A one-day nucleic acid testing campaign for the entire city population will take place tomorrow after two more infections were seen in the Fai Chi Kei Covid cluster.
At a press conference this afternoon, health officials said they aim to complete a city-wide NAT drive before Typhoon Nalge arrives.
“The campaign was supposed to last two days, but a typhoon is approaching,” said Health Director General Lo Iek Long. “But after we get the results of the first round, we’ll decide if a second round is needed. Weather also plays a role.”
However, those who have already taken the test today, whether free or not, will be tested tomorrow, unless they are already classified as at-risk groups or “yellow code holders” who are subject to regular testing. are exempt from testing.
Officials stressed the need to adhere to the assigned testing schedule.
The health department director stressed that secondary and primary schools will remain open for classes despite efforts to test all local residents within a day.
Unlike previous test drives, where many school campuses were designated as test sites, this time only one or two schools with non-campus-connected facilities came to help. They will be one of over 60 facilities in total to support the campaign, or about 300 “test spots”, including those dedicated to the elderly and disadvantaged.
The citywide testing announcement comes just after the family of a 57-year-old man, his wife and son, were confirmed to have tested positive for Covid-19 earlier today. I’m in. This is the epicenter of the recent domestic outbreak that has confirmed at least 11 of his infections.

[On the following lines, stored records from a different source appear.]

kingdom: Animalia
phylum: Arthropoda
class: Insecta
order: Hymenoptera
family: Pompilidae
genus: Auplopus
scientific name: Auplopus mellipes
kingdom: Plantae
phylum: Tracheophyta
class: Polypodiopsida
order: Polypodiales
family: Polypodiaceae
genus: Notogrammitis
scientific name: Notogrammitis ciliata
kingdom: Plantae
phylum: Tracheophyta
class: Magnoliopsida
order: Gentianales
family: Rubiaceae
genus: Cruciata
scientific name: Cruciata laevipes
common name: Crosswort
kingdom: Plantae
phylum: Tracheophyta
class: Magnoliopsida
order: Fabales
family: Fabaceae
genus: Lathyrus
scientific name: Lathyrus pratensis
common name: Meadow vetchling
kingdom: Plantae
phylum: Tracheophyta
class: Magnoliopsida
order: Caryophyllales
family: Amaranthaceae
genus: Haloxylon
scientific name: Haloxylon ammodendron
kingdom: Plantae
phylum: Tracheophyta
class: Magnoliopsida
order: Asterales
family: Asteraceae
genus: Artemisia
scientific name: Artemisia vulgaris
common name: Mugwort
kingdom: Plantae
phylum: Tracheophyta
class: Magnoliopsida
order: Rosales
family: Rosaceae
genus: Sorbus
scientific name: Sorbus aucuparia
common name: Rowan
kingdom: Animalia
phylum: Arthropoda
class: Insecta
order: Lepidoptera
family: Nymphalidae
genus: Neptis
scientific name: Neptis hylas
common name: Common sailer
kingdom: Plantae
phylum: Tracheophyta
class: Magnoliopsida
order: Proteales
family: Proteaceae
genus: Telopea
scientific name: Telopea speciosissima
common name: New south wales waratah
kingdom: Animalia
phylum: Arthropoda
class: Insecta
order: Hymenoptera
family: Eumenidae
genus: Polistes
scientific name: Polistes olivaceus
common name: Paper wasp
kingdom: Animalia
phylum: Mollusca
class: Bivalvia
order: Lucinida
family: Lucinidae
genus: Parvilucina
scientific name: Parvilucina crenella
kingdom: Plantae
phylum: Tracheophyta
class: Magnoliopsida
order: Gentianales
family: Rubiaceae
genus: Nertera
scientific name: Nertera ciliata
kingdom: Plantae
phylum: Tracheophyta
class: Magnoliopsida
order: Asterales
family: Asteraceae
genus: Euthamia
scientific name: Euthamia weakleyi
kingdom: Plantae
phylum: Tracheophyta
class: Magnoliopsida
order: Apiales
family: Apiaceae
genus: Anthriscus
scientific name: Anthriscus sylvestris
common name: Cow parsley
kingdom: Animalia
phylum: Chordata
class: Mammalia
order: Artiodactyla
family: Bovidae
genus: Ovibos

A 53-year-old woman and a 26-year-old man, both confined to that apartment block since Wednesday, October 26, were taken to a quarantine facility for observation on October 28, according to a statement. Friday). Last night and this morning, each of them was found to have coronavirus and showed symptoms such as a cough and a sore throat.
Both of them have been vaccinated twice, and it is said that there is no risk of community-acquired infection.